Positivity, take one:

I have lice and I love it.

Also, I am lying. Only one of the statements above is true, and I’m sure that by now you have guess it is the loving it part. Yes, I have lice. 

Positivity, take two:

I hate washing my hair because it dries it out, and I hate deep cleaning because it’s hard to get your room to the same kind of comfy.

I come back home for lunch with my family, waving good-bye to my coworker in the white truck. I get a call on my phone from Maryanne, and when I pick up, I expect to hear her cheer sound through the speaker but instead there is urgency. “Sara, you need to wash all of your blankets right now.”

Turns out that I have lice. At first I thought, maybe this is a lesson to teach me about humility and the importance of routine.
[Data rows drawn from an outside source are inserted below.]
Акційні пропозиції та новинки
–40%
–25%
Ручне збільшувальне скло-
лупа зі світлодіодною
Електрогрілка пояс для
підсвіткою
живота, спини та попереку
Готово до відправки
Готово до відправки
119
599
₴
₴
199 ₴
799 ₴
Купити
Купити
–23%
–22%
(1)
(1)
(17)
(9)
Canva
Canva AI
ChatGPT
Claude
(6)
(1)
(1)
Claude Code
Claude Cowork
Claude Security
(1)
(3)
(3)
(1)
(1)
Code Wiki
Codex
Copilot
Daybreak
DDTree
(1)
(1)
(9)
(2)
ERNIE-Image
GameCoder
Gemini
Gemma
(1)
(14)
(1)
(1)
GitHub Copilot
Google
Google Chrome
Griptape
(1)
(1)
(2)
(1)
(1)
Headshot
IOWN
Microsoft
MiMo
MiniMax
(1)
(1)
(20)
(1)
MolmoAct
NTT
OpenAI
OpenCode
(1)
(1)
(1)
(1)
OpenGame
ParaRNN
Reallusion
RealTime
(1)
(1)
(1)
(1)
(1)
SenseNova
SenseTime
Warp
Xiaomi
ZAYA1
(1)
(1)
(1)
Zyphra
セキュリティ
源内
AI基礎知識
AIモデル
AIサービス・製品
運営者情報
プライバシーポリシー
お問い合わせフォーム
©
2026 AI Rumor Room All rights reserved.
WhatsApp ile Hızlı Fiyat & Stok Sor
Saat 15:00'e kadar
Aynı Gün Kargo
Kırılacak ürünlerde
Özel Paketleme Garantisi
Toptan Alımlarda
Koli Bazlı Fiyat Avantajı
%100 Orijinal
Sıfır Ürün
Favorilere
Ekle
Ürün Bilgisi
Yet, after my first visit to the doctor’s office that promptly crushed my clean bill of health and my streak of not filling out insurance forms, I wasn’t nearly as optimistic.

Positivity, take three:

I shampoo my hair twice a day, vacuum and iron my mattress, and wash my sheets every day.

The doctor ordered a mix of three toxic chemicals that are known to cause cancer so I could drown those itchy suckers out. By the third day and the ninth shower, I got some of the lice shampoo on my skin when it shouldn’t have been, and in the desperate panic to flush it out, I also got it on my chest, shoulders, neck, and face. I didn’t even finish the treatment for that day, just stumbled out of the shower cursing and hoping the inflammation would go down in a couple hours. I smelled like a chem lab and wasn’t even able to curl up under my blankets to cry. I couldn’t stop the flood of negative thoughts.
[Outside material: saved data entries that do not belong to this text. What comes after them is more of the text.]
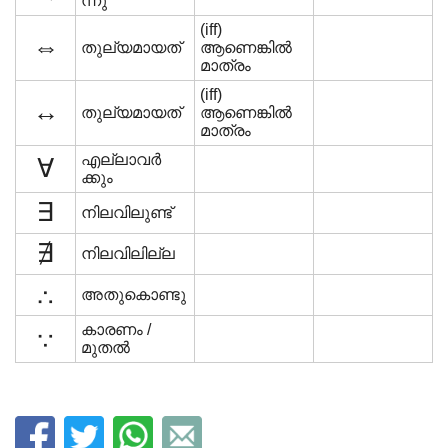
ന്നു
(iff)
⇔
തുല്യമായത്
ആണെങ്കിൽ
മാത്രം
(iff)
↔
തുല്യമായത്
ആണെങ്കിൽ
മാത്രം
എല്ലാവർ
∀
ക്കും
∃
നിലവിലുണ്ട്
∄
നിലവിലില്ല
∴
അതുകൊണ്ടു
കാരണം /
∵
മുതൽ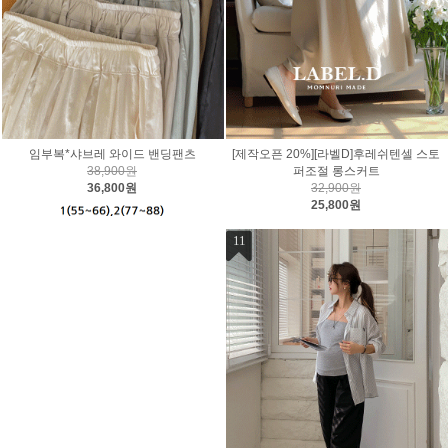
임부복*샤브레 와이드 밴딩팬츠
[제작오픈 20%][라벨D]후레쉬텐셀 스토
38,900원
퍼조절 롱스커트
36,800원
32,900원
25,800원
11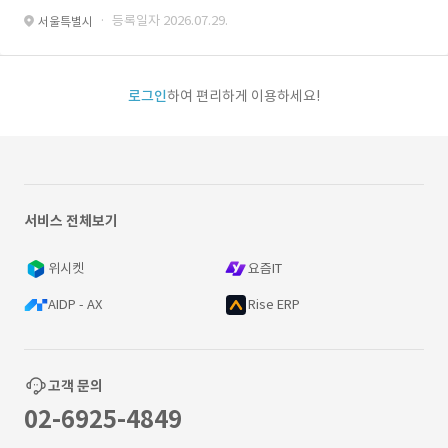
· 등록일자 2026.07.29.
서울특별시
로그인
하여 편리하게 이용하세요!
서비스 전체보기
위시켓
요즘IT
AIDP - AX
Rise ERP
고객 문의
02-6925-4849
Where did Maryanne get lice? Why did she have to sleep in my bed? Why can’t I just have hot water in my shower? Why doesn’t my toilet flush properly? Why did I have to be placed in the middle of nowhere Pimampiro? Why am I so trapped here? Why didn’t I just go to college? Why did my parents let me do this? Why do I have to be separated from the people I want to be with? Why is it so easy for my friends and my boyfriend to forget about me so far away? Why am I so forgettable? Why can’t I be more interesting? Why can’t I be more passionate, more driven, more courageous, more, more, more? Why am I not enough?
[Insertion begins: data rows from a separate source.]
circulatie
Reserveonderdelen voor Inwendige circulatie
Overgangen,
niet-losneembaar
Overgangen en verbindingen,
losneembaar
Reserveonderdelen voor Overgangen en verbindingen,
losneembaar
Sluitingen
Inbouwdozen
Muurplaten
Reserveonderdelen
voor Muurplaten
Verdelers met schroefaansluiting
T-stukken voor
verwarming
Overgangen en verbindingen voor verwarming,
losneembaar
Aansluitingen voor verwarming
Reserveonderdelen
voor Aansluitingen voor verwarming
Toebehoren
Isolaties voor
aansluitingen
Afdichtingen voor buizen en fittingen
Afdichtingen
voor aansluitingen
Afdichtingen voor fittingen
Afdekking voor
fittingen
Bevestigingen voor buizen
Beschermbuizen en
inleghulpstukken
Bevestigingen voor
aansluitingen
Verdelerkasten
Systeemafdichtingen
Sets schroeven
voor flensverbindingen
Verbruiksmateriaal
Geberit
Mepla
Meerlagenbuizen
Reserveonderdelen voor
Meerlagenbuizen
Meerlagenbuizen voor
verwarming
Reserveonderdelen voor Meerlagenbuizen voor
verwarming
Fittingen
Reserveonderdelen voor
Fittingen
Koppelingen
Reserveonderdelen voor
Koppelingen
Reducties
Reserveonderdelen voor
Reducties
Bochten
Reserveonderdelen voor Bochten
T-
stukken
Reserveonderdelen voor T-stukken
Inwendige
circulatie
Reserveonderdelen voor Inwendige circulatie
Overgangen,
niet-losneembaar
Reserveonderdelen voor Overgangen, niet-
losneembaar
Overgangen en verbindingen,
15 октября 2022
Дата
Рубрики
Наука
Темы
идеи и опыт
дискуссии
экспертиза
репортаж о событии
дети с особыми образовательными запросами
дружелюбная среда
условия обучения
And then I stopped. From something (lice, in case anyone forgot—I have lice) that realistically isn’t significant, I spiraled into this abyss of blame and self-loathing. In that halting moment I knew that the problem wasn’t my host family, my friends back home, my parents, my boyfriend, or even me. It was my mindset.

The weird thing about living in a new place is the isolation of self. Suddenly you are forced to examine the things that make you who you are away from environments that are familiar. When first going abroad and away from home, I was expecting to be pleasantly surprised and find out amazing new things about my resilience and ability to connect to people across barriers. While I did discover these things about myself, I also didn’t expect to come face to chemical burned face with the hopelessness I allow myself to fall prey to and my predisposition for deprecation (both of others and myself). 

Understanding my penchant for negativity wasn’t really a realization or epiphany of any sort. Instead, it was a harsh reminder of something I had known for a long time but always blamed on others. Living in Ecuador forced me to re-examine and challenge the way that I am wired. If I know that positivity is something I actively have to work towards, why do I give myself the excuse not to by pinning my own blame on others? Despite my heart-held belief that life must be lived intentionally, I would duck and hide away from mirrors until I was sent spiraling into the mood where the world is against me. 

Melisa was the one that looked me straight in the face and told me that my problems were my own fault and I needed to take responsibility for the issues I was only exacerbating in my own head. I lived there, in the dark spaces of my mind, in the lonely corners of my room, because that was where I felt safe. But my team leader knew me best, and she knew that I wasn’t happy there because I wasn’t achieving the things we both knew I could. It was always me holding myself back, and thinking positively was only the umbrella to it all. My self-consciousness prevented me from practicing my Spanish and building connections, my laziness didn’t help me reach for success in my classes, my refusal to try new foods kept me from a truer experience of culture.

Ecuador taught me a lot about myself and how I want to go on to live my life. I struggle as a creative person who tries her best to live methodically, trying to distill the grey into black and white only to find again and again that you can’t. I used to think that days were always good or bad, and I just had more bad days than good. Yet, as everything started to blend together I saw that the days can’t exactly be classified like that. When I started to live by moment, by experience, I started to see that the good matters more if you choose to focus on it. Sometimes that focus is hard. It tires you out and it gets frustrating. You get antsy trying to ignore the bad things. (Trust me, have you ever scratched your head on the bus so many times that the people around you start to get suspicious?)

Life changes very quickly if you want it to. You have 1440 minutes every day to make happy memories, so tackle every moment like it matters.